MLCommons Launches MedPerf to Benchmark and Evaluate AI Medical Models

To help in benchmarking and evaluating AI medical models, MLCommons has developed a testing platform called MedPerf. This is aimed at reducing bias, building public trust, and supporting regulatory compliance in AI medical models.

MedPerf: New Platform to Benchmark AI Medical Models

With the acceleration of AI adoption in healthcare due to the pandemic, MLCommons has launched a testing platform, MedPerf, to provide a reliable way of benchmarking and evaluating AI medical models. According to MLCommons, MedPerf can test AI models on diverse real-world medical data while preserving patient privacy.

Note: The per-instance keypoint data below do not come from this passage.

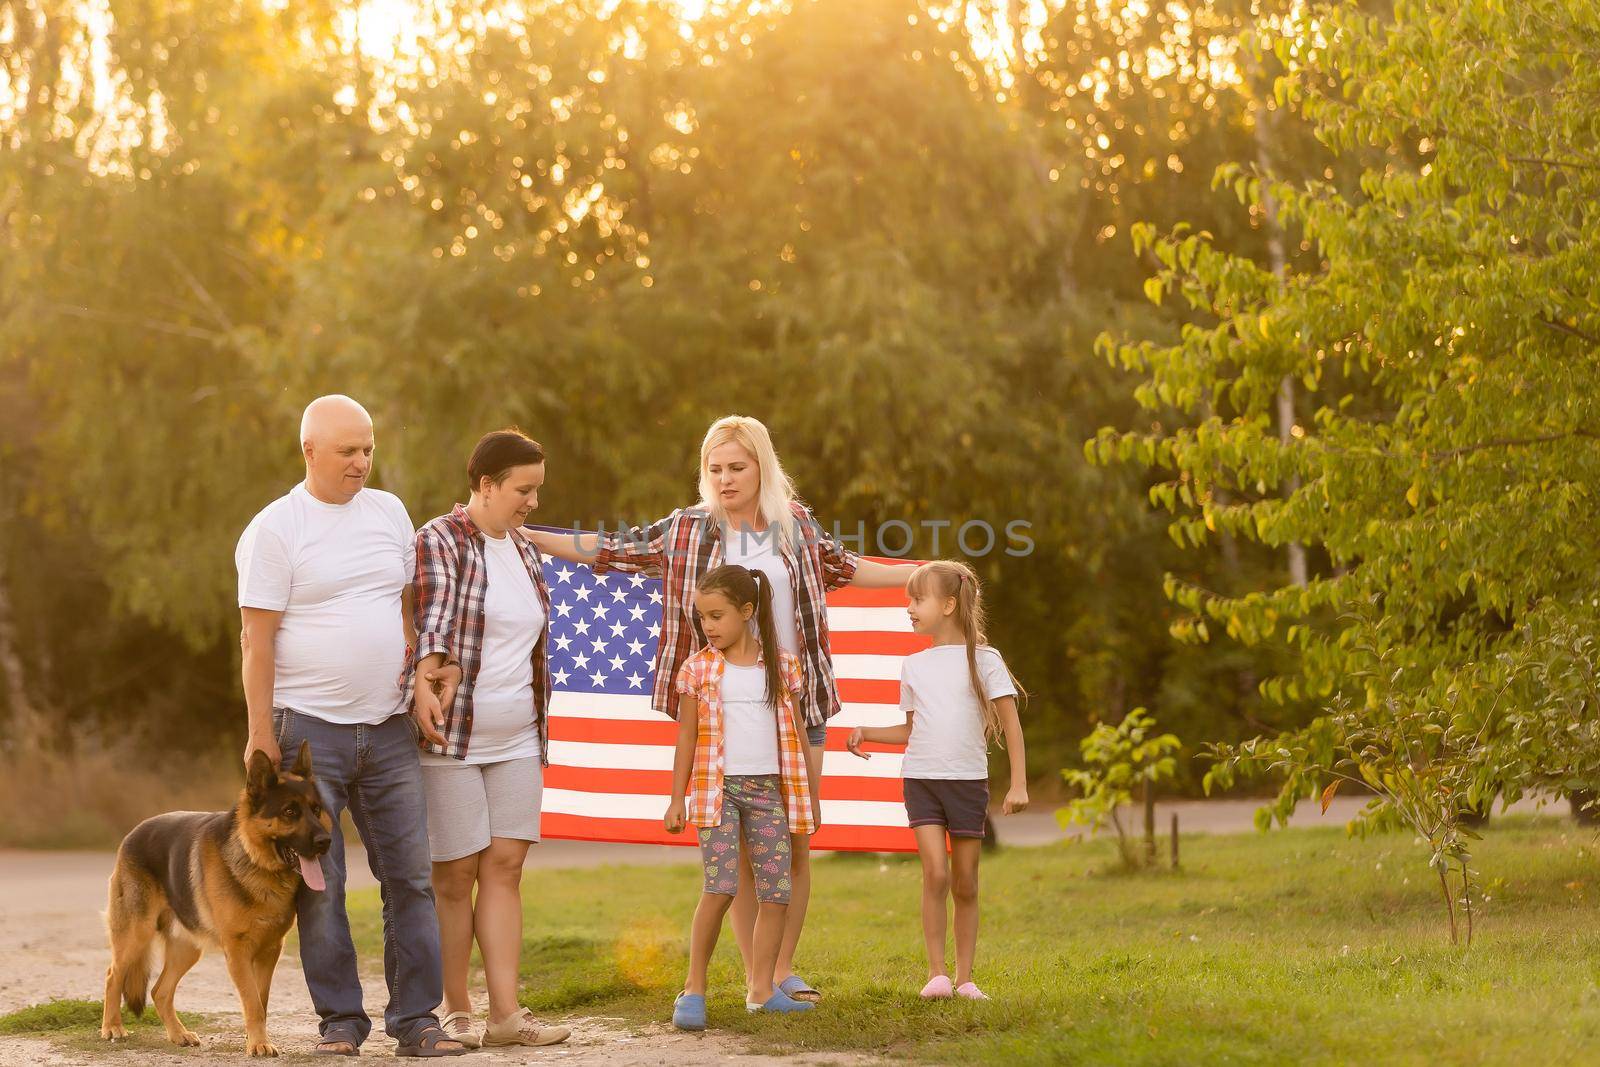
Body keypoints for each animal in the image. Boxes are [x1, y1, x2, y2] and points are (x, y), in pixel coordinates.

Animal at [100, 742, 331, 1062]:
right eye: (289, 812)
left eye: (316, 810)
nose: (325, 842)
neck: (254, 860)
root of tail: (132, 833)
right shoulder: (238, 952)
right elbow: (253, 1002)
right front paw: (258, 1044)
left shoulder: (270, 951)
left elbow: (260, 1001)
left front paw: (255, 1039)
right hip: (136, 934)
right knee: (113, 976)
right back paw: (112, 1027)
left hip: (187, 949)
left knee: (159, 991)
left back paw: (178, 1034)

A collaboration of over two years, MedPerf was developed with input from both industry and academia. Unlike MLCommons' general-purpose AI benchmarking suites, MedPerf is aimed for healthcare organizations, the end-users of medical models. Hospitals and clinics can use the platform to evaluate AI models on demand using federated evaluation to deploy and test models remotely on-premises.

MedPerf supported the testing of 41 different models across 32 healthcare sites on six continents in a trial earlier this year. The results indicated reduced model performance at sites with different patient demographics than those the models were trained on, highlighting inherent biases.

Despite the promising results, some argue that the platform may not entirely address the persistent challenges in AI for healthcare, such as integrating the technology into daily routines of healthcare professionals and complex care-delivery systems. Therefore, while benchmarking platforms like MedPerf are crucial, ongoing auditing by vendors and customers is essential for safely deploying AI medical models.